Shortly after starting, Ariel became more competitive. With a background in dancing, acting, and singing, she discovered that she loved the performance aspect of ballroom dancing.

“Something I really enjoy about ballroom dancing is you can do it with any amount of physical mobility,” she says. “It’s a very inclusive sport that has many levels. It has helped me gain ability and strength, and being mobile helps with my pain.”

While training for ballroom dance is time-consuming, Ariel finds time to pursue her other passions, including acting and singing. She is a member of Elm Shakespeare’s Teen Troupe in New Haven. Throughout her time with the troupe, Ariel has held a number of roles, including Shylock in The Merchant of Venice, Lady Macbeth in Macbeth, Miranda and Sebastian in The Tempest, along with Calpurnia, Soothsayer, Lucius, and Marullus in Caesar.

In the summer, Ariel attends the French Woods Festival, which is a performing arts, musical theater, and drama camp in Hancock, New York. This past summer, she was a cast member of West Side Story and acted in a world premiere comedy outside of London.

“I love the performance aspect, but by playing different characters, I get to see the world through other people’s eyes,” Ariel says. “I enjoy that aspect of freedom and personality I get to show on stage.”

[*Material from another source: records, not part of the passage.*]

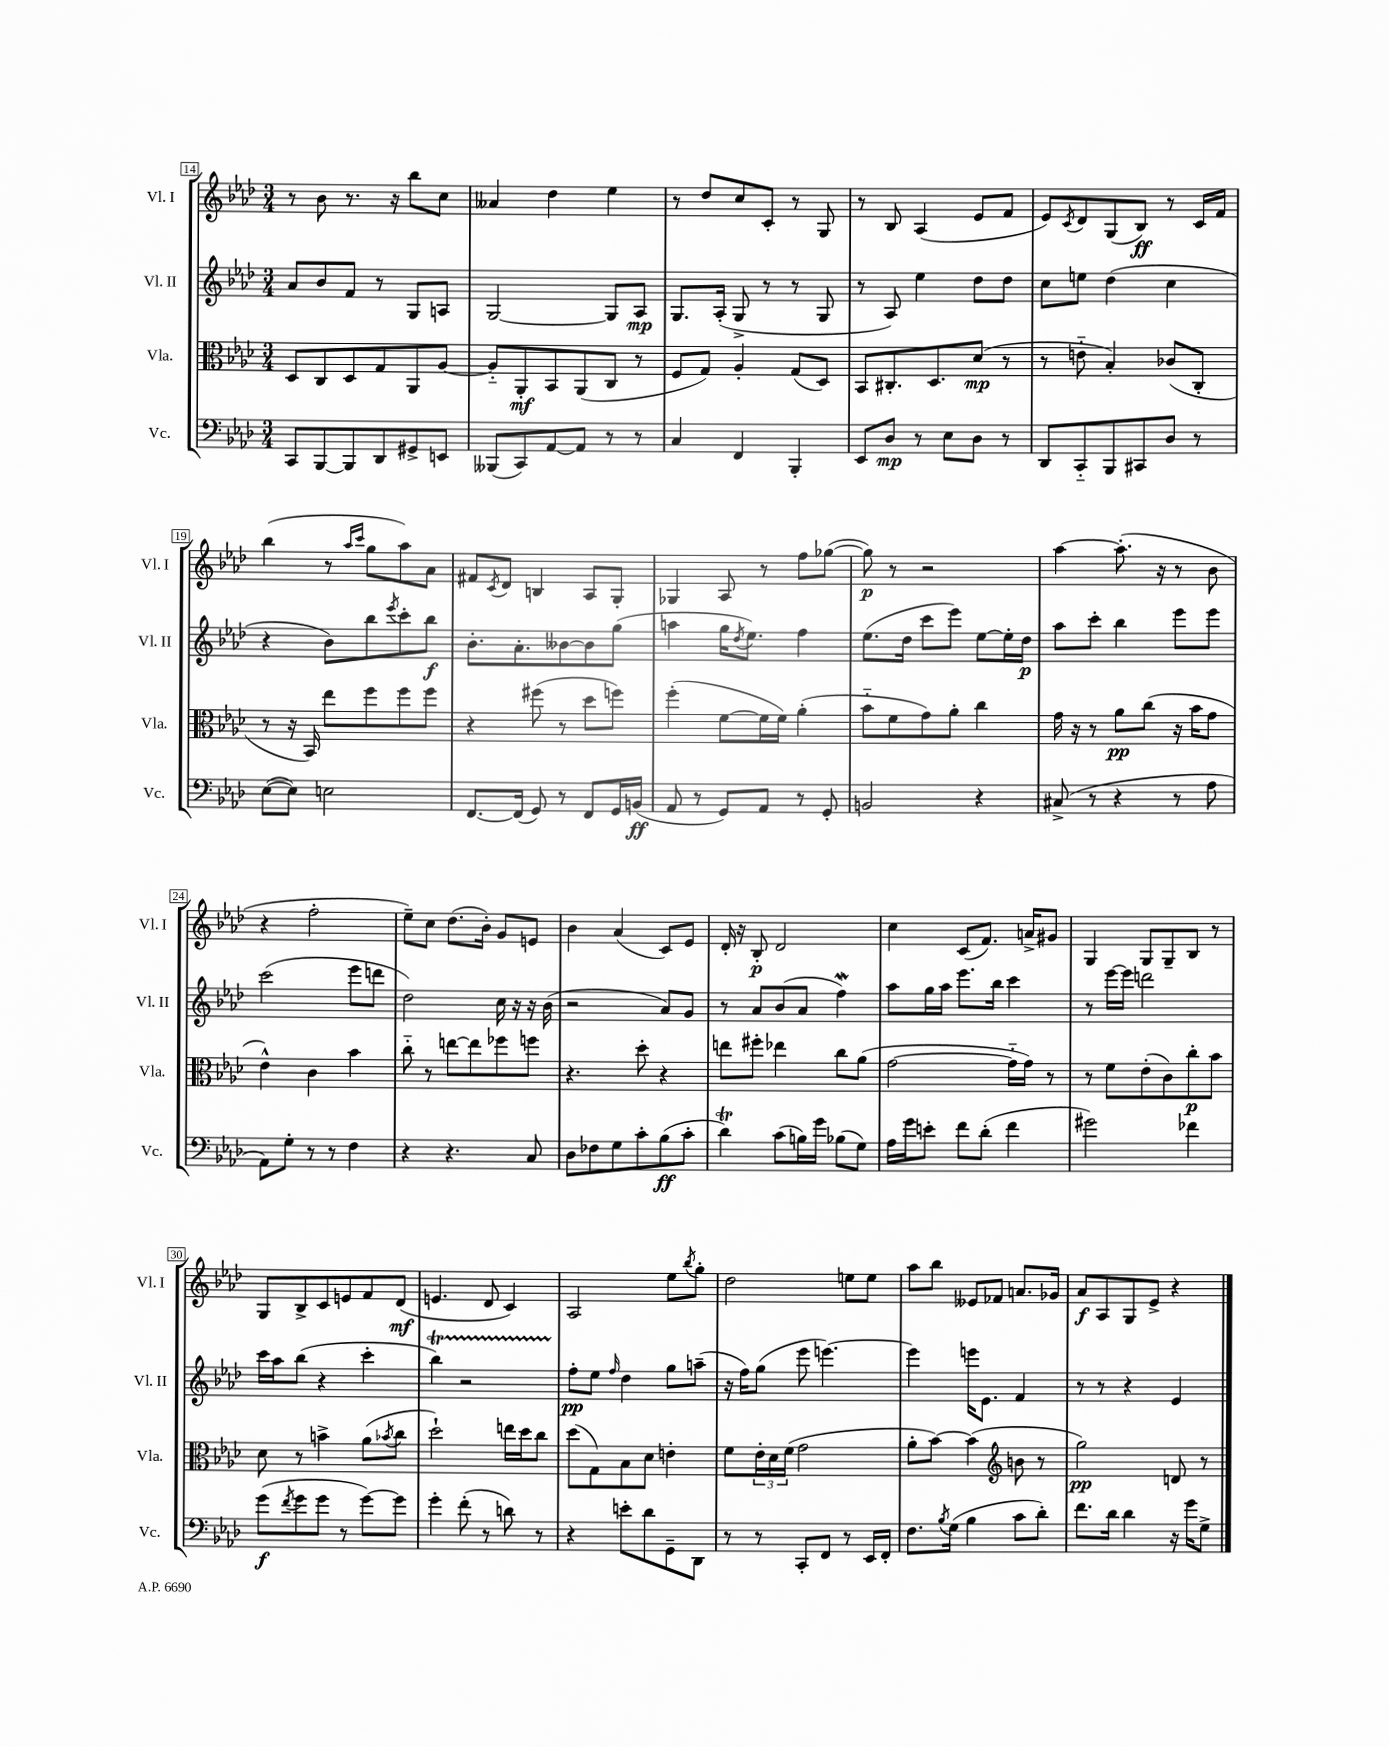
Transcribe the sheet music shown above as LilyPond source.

<<
\new StaffGroup <<
\new Staff = "s0" \with { instrumentName = "Vl. I" shortInstrumentName = "Vl. I" } {
    \clef treble \key aes \major \numericTimeSignature \time 3/4
    r8 bes'8 r8. r16 bes''8 c''8 |
    aeses'4 des''4 ees''4 |
    r8 des''8 c''8 c'8-. r8 g8 |
    r8 bes8 aes4( ees'8 f'8 |
    ees'8) \acciaccatura { c'8 } des'8 g8( bes8\ff) r8 c'16 f'16 |
    bes''4( r8 \grace { aes''16 c'''16 } g''8 aes''8) aes'8 |
    fis'8 \acciaccatura { c'8 } des'8 b4 aes8 g8-. |
    ges4 aes8 r8 f''8 ges''8~( |
    ges''8\p) r8 r2 |
    aes''4~ aes''8.-.( r16 r8 bes'8 |
    r4 f''2-. |
    ees''8--) c''8 des''8.( bes'16-.) g'8 e'8 |
    bes'4 aes'4( c'8) ees'8 |
    des'16-. r16 bes8-.\p des'2 |
    c''4 c'8( f'8.) a'16-> gis'8 |
    g4 g8 g8-- bes8 r8 |
    g8 bes8-> c'8 e'8 f'8 des'8\mf( |
    e'4. des'8 c'4) |
    aes2 ees''8 \acciaccatura { bes''8 } g''8-. |
    des''2 e''8 e''8 |
    aes''8 bes''8 eeses'8 fes'8 a'8. ges'16 |
    aes'8\f aes8 g8 ees'8-> r4 \bar "|." |
}
\new Staff = "s1" \with { instrumentName = "Vl. II" shortInstrumentName = "Vl. II" } {
    \clef treble \key aes \major \numericTimeSignature \time 3/4
    aes'8 bes'8 f'8 r8 g8 a8 |
    g2~ g8 aes8\mp |
    g8. aes16-.( g8-> r8 r8 g8 |
    r8 aes8) ees''4 des''8 des''8 |
    c''8 e''8 des''4( c''4 |
    r4 bes'8) bes''8 \acciaccatura { ees'''8 } c'''8-. bes''8\f |
    bes'8.-. aes'8.-. beses'8~ beses'8 g''8( |
    a''4 g''16 \acciaccatura { des''8 } ees''8.) f''4 |
    ees''8.( des''16 c'''8 ees'''8) ees''8~ ees''16-. des''16\p |
    aes''8 c'''8-. bes''4 ees'''8 ees'''8 |
    c'''2( ees'''8 d'''8 |
    des''2) c''16 r16 r16 bes'16( |
    r2 aes'8) g'8 |
    r8 aes'8 bes'8( aes'8 f''4\mordent) |
    aes''8 g''16 aes''16 ees'''8. bes''16 c'''4 |
    r8 ees'''16~ ees'''16 d'''2 |
    c'''16 aes''16 bes''8( r4 c'''4-. |
    bes''4\startTrillSpan) r2 |
    f''8-.\stopTrillSpan\pp ees''8 \grace { f''16 } des''4 g''8 a''8--( |
    r16 f''16) g''8( ees'''8 e'''4.~) |
    e'''4 e'''16 ees'8. f'4 |
    r8 r8 r4 ees'4 \bar "|." |
}
\new Staff = "s2" \with { instrumentName = "Vla." shortInstrumentName = "Vla." } {
    \clef alto \key aes \major \numericTimeSignature \time 3/4
    des8 c8 des8 g8 aes,8 aes8~ |
    aes8-_ aes,8-.\mf bes,8 aes,8( c8 r8 |
    f8 g8) aes4-. g8( des8) |
    bes,8 cis8.-. des8. des'8\mp( r8 |
    r8 e'8-_ bes4-.) ces'8( c8-. |
    r8 r16 bes,16) ees''8 f''8 f''8 f''8 |
    r4 fis''8( r8 des''8 f''8) |
    f''4-.( f'8~ f'16 f'16) aes'4-.( |
    bes'8-_ f'8 g'8) aes'8-. c''4 |
    g'16 r16 r8 aes'8\pp c''8( r16 bes'16 g'8 |
    ees'4-^) c'4 bes'4 |
    c''8-_ r8 e''8~ e''8 fes''8 f''8 |
    r4. des''8-. r4 |
    e''8 fis''8-. ees''4 c''8 aes'8( |
    g'2~ g'16-_ g'16) r8 |
    r8 f'8 ees'8-.( c'8) c''8-.\p bes'8 |
    des'8 r8 b'4-> aes'8( \acciaccatura { bes'8 } c''8 |
    des''2-!) e''16 des''16 c''8 |
    des''8( g8) bes8 des'8 e'4-. |
    f'8 \tuplet 3/2 { ees'16-. des'16 f'16( } g'2 |
    aes'8-. bes'8~) bes'4( \clef treble b'8 r8 |
    g''2\pp) d'8 r8 \bar "|." |
}
\new Staff = "s3" \with { instrumentName = "Vc." shortInstrumentName = "Vc." } {
    \clef bass \key aes \major \numericTimeSignature \time 3/4
    c,8 bes,,8~ bes,,8 des,8 gis,8-> e,8 |
    beses,,8( c,8) aes,8~ aes,8 r8 r8 |
    c4 f,4 bes,,4-. |
    ees,8 des8\mp r8 ees8 des8 r8 |
    des,8 c,8-_ bes,,8 cis,8 des8 r8 |
    ees8~( ees8) e2 |
    f,8.~ f,16( g,8) r8 f,8 g,16 b,16\ff( |
    aes,8 r8 g,8) aes,8 r8 g,8-. |
    b,2 r4 |
    cis8->( r8 r4 r8 aes8 |
    aes,8) g8-. r8 r8 f4 |
    r4 r4. c8 |
    des8 fes8 g8 c'8-. bes8\ff( c'8-. |
    des'4\trill) c'8( b16) g'16 bes8( g8) |
    aes16 g'16 e'8-. f'8 des'8-.( f'4 |
    gis'2) fes'4 |
    g'8\f( \acciaccatura { f'8 } g'8 g'8 r8 g'8~) g'8 |
    g'4-. f'8-.( r8 d'8) r8 |
    r4 e'8-. des'8 g,8-- des,8 |
    r8 r8 c,8-. f,8 r8 ees,16 f,16-. |
    f8. \acciaccatura { bes8 } g16( bes4 c'8 des'8-.) |
    f'8. des'16 des'4 r16 g'16 g8-> \bar "|." |
}
>>
>>
\layout { \context { \Score currentBarNumber = #14 \override BarNumber.stencil = #(make-stencil-boxer 0.1 0.3 ly:text-interface::print) } }
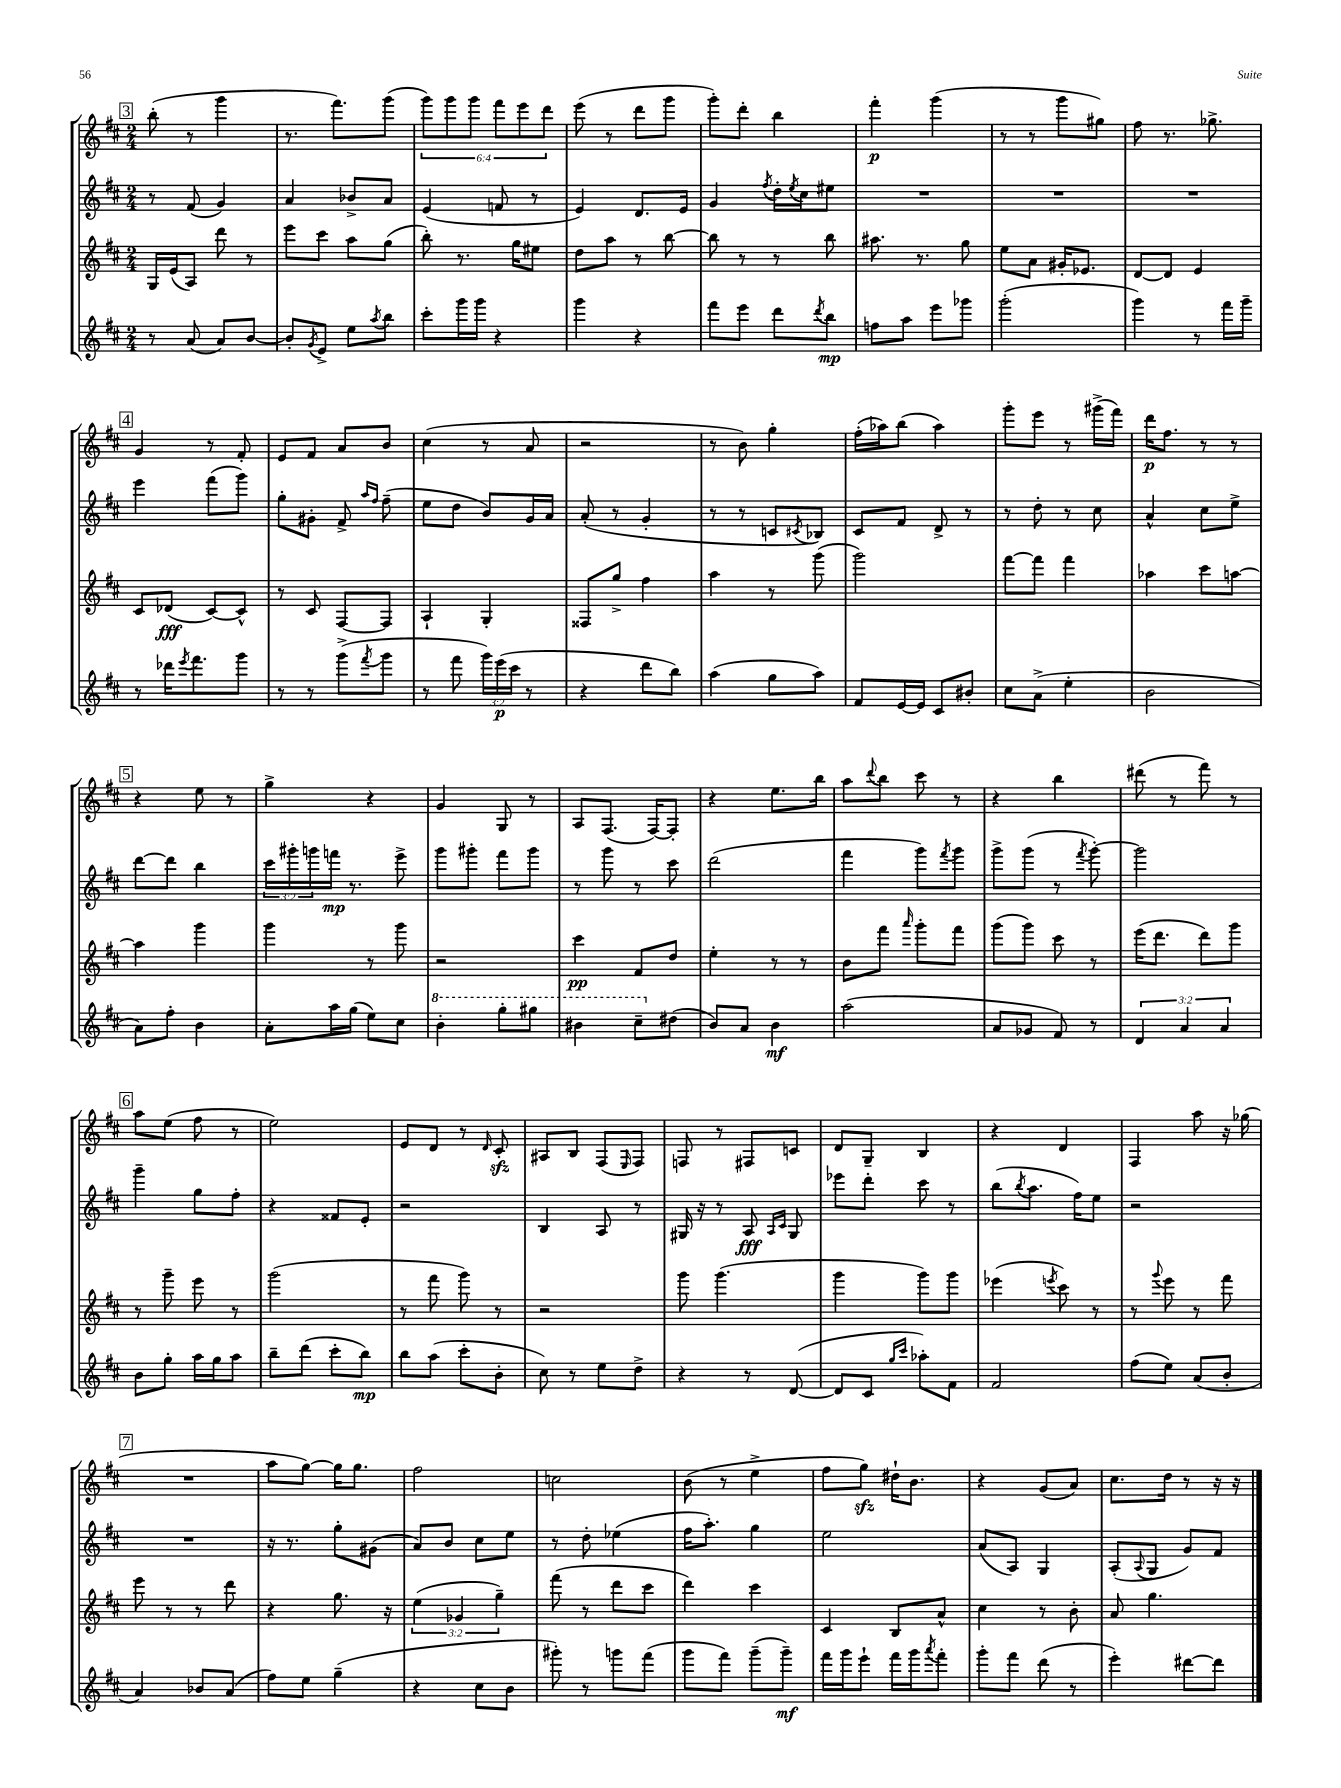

Because of her schedule, Ariel attends Stanford University Online High School. She also takes home-school courses with specialized teachers. Ariel originally started home-schooling due to her illness, but she likes the benefits of her academic situation.

“It’s amazing, because it’s so individualized,” says Ariel. “I enjoy education and the academic rigor. I wanted to be challenged, but needed the flexibility home-school offers.”

Ariel credits her family and her doctors for their support. While some people might see a chronic condition as a negative, Ariel has embraced it and says, “I’m blessed to have had my chronic illness, because it taught me a lot of about myself, other people, mutual respect, and patience.”